Officials in Maine have approved a tough new regulation that forces the companies that manufacture the plastic products that are difficult if not impossible to recycle to pay up to support local recycling programs.
The concept, known as extended producer responsibility charges the companies that produce the waste that local governments are stuck dealing with fees to cover some or all of the costs of local recycling programs.
These programs have been passed in some form in 33 states, the New York Times reports, but most do not deal with the plastic and packaging issues.
How to handle the cost of recycling programs was less of an issue for local governments when China was accepting shipments of plastic waste from all over the world for reprocessing it. When China stopped accepting the waste—and other countries that were possible replacements also began turning down imports they said made their countries into dumping grounds—local officials had to rethink their recycling programs were worth continuing.
Added to the calculation is the fact that the value of recyclables, like all commodities, varies with the market. This is especially true of plastics.
Part of the problem is that the petroleum industry, which is the industry behind the plastic industry, has deluded the public for years about plastic recycling. It was sold as easy, with the recycling logos on bottles and jugs that implied all you had to do was to put it in the right bin.
This was a lie. The fact is the chemical makeup of some plastic containers is so complex that it is unprofitable to try to recycle them.

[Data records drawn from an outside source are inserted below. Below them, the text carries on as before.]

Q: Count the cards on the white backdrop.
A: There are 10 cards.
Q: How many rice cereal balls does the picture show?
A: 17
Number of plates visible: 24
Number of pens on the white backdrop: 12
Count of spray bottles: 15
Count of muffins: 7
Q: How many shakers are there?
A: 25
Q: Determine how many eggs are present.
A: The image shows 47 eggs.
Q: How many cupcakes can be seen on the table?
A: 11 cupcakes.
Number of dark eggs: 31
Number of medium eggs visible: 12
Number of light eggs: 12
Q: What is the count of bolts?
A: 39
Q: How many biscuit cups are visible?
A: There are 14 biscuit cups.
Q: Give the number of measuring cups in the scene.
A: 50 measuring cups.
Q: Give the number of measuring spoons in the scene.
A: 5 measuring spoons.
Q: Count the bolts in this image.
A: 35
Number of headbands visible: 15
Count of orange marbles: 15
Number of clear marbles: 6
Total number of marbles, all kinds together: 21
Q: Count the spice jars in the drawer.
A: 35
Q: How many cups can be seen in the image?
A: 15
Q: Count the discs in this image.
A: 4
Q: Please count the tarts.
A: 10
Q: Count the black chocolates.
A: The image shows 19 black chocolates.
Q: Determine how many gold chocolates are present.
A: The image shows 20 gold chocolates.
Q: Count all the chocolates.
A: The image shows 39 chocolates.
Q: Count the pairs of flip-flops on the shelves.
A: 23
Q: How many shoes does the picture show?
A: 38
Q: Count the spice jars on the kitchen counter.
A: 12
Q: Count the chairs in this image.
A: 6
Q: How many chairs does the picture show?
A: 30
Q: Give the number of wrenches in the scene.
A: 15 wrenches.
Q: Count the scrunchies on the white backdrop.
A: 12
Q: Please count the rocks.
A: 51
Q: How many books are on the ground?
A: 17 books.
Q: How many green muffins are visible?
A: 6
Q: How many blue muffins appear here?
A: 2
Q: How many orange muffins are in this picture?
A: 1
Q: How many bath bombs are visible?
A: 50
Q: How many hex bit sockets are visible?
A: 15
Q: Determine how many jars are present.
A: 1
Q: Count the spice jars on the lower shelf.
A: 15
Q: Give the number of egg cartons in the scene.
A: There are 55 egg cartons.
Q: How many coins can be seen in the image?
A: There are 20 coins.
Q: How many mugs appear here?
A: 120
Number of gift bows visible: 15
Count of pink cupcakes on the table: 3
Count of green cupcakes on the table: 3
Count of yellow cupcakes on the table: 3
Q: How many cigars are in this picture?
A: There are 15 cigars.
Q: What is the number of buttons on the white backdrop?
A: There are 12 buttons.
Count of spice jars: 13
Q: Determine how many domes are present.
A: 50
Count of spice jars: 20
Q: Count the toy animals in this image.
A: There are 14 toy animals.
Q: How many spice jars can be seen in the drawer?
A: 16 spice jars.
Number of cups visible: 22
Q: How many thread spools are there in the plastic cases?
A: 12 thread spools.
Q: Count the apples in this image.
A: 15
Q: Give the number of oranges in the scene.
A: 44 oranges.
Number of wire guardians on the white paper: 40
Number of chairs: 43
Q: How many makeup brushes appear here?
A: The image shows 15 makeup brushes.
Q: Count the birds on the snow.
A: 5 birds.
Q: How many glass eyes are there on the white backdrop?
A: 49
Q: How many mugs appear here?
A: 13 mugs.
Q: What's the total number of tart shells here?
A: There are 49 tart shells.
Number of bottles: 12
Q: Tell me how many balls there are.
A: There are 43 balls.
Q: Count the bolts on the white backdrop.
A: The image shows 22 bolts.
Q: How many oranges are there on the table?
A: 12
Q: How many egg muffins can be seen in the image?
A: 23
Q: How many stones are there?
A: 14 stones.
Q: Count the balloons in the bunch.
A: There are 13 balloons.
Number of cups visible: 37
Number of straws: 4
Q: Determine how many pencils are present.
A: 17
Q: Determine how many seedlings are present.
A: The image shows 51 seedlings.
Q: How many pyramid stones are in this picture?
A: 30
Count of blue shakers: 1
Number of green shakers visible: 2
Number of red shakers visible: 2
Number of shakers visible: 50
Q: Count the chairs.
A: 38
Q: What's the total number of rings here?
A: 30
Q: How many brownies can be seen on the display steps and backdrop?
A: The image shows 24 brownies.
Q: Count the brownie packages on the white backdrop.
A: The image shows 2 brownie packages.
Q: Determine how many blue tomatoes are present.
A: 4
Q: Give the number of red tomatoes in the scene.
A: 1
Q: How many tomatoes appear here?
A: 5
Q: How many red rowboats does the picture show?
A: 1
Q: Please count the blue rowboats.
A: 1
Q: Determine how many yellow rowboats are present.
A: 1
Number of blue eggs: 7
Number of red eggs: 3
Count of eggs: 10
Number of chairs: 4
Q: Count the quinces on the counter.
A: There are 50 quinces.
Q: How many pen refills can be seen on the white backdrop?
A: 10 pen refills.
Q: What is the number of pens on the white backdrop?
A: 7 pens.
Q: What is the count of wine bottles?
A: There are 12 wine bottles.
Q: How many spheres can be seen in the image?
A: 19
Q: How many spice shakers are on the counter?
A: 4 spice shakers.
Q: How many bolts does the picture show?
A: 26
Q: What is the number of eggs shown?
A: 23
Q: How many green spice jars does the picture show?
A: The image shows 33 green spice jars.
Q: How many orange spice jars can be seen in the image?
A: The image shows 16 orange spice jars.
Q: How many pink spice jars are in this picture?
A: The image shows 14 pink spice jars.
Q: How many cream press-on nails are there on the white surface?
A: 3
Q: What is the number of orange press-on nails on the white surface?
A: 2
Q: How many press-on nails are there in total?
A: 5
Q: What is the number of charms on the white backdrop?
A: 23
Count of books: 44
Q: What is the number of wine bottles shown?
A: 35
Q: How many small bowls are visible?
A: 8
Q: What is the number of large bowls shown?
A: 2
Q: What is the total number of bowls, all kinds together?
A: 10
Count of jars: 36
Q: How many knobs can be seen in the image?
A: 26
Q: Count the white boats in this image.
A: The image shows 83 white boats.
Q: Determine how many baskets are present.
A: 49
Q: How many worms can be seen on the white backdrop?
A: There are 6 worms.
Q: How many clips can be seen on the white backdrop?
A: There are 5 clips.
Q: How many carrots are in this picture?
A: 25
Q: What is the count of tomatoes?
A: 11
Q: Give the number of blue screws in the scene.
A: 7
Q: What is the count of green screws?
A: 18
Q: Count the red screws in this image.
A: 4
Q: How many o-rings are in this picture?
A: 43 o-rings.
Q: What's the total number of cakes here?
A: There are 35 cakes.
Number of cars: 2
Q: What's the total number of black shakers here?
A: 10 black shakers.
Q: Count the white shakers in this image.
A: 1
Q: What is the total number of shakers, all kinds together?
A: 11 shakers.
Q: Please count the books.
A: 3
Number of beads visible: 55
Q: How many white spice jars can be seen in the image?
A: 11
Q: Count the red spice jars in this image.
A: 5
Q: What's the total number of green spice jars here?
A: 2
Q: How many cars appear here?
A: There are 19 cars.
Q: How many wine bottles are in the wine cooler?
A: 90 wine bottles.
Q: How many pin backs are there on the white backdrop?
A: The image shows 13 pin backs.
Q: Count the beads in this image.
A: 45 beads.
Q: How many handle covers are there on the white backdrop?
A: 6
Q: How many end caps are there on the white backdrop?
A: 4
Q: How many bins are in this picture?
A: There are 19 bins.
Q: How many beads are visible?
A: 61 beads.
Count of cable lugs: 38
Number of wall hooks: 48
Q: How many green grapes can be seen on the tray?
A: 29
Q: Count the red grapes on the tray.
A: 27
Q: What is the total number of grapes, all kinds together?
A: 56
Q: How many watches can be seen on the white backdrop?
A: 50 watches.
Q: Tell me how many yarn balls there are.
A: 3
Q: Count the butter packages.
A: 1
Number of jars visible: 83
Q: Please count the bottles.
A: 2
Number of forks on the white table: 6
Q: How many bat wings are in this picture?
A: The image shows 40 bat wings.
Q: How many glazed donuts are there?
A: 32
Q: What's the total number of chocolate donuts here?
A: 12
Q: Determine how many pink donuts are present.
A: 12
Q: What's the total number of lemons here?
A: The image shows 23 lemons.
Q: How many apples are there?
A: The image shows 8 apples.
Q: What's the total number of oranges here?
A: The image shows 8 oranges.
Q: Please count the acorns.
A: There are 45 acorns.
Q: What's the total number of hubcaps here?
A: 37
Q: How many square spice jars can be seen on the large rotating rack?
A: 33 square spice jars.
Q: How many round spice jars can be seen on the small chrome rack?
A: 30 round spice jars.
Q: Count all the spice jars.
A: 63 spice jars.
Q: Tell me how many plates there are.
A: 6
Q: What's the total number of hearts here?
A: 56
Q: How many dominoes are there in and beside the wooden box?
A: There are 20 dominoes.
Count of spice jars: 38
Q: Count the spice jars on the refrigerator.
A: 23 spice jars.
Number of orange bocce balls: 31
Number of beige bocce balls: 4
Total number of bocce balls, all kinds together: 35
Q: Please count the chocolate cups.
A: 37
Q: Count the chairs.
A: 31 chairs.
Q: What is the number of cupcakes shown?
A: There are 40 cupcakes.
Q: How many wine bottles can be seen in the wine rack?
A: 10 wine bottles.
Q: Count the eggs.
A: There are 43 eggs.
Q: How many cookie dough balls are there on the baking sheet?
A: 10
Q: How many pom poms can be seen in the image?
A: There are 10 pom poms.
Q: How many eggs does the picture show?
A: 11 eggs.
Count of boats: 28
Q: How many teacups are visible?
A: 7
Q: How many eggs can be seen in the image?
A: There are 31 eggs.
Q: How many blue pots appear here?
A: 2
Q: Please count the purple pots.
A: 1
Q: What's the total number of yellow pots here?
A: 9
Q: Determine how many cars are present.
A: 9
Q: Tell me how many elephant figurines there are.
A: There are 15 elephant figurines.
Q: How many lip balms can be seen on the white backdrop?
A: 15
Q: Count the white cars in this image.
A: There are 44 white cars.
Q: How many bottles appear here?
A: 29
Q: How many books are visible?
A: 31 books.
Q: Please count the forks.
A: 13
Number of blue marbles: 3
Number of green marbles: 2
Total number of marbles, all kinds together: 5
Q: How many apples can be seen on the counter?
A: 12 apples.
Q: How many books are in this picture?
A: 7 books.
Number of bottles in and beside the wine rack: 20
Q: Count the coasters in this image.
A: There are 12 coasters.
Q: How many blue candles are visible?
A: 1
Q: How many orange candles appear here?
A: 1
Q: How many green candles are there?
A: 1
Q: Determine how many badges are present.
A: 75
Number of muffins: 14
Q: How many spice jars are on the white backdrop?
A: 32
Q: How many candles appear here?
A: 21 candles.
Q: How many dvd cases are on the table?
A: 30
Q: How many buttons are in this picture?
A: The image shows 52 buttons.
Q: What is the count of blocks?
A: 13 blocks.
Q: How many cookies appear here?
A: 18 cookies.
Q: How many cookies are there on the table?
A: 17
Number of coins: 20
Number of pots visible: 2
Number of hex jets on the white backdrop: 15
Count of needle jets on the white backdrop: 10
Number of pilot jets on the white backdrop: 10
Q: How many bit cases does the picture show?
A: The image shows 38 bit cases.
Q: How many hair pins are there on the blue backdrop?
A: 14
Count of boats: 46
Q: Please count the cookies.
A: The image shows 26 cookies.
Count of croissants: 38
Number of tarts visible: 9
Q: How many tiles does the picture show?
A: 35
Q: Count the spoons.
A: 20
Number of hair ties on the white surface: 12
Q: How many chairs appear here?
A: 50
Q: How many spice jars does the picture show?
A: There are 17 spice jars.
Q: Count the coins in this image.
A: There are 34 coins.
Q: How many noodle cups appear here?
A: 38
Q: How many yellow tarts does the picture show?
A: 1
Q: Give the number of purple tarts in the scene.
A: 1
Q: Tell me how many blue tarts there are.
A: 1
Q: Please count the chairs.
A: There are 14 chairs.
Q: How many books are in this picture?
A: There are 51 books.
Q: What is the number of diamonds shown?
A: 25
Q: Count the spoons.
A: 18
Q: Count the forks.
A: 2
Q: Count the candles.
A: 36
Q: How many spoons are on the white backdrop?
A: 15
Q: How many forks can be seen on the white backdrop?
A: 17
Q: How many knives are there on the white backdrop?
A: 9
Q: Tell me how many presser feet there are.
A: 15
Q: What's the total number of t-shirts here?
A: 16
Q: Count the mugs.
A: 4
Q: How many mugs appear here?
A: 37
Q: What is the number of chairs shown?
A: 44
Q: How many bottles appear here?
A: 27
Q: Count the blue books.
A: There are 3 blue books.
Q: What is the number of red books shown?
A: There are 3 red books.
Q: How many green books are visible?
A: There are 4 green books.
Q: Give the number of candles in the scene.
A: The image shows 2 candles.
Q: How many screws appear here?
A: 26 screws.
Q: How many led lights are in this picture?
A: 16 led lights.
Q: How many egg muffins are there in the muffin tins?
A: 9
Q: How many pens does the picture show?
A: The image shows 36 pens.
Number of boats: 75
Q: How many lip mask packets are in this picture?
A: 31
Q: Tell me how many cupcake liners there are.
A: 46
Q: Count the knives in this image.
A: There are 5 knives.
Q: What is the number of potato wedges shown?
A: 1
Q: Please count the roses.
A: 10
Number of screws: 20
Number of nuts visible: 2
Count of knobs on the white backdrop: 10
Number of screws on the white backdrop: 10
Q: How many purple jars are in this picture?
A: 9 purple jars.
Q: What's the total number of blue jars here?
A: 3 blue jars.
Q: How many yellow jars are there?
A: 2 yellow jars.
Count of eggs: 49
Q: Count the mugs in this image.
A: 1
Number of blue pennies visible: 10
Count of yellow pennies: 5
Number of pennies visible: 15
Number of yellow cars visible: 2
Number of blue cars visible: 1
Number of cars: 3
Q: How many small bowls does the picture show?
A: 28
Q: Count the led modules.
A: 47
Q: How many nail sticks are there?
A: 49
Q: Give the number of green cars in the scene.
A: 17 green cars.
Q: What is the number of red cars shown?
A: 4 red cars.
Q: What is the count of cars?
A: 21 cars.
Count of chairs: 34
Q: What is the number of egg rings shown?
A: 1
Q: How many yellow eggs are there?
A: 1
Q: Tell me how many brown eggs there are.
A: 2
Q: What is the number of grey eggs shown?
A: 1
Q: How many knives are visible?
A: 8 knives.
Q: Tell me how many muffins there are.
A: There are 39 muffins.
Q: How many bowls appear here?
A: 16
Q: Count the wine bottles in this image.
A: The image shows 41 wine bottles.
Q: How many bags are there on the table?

Another factor affecting the cost of local recycling programs is the lack of education and enforcement of curbside recycling standards, which can result in a high rate of contamination. That means people putting items in their recycling carts that either can no longer be recycled or were never considered recyclable.
If Florida were to pass a law like the one in Maine—and in many European Union countries—it could provide incentives to do more to encourage legitimate recycling efforts and to provide an opening for state officials to require local governments to do more to combat the contamination problem.
The proposal would run into the usual opposition from retailers and manufacturers who typically claim this will raise prices for consumers. However, independent analyses have concluded the effect on product prices is negligible, according to the same New York Times article.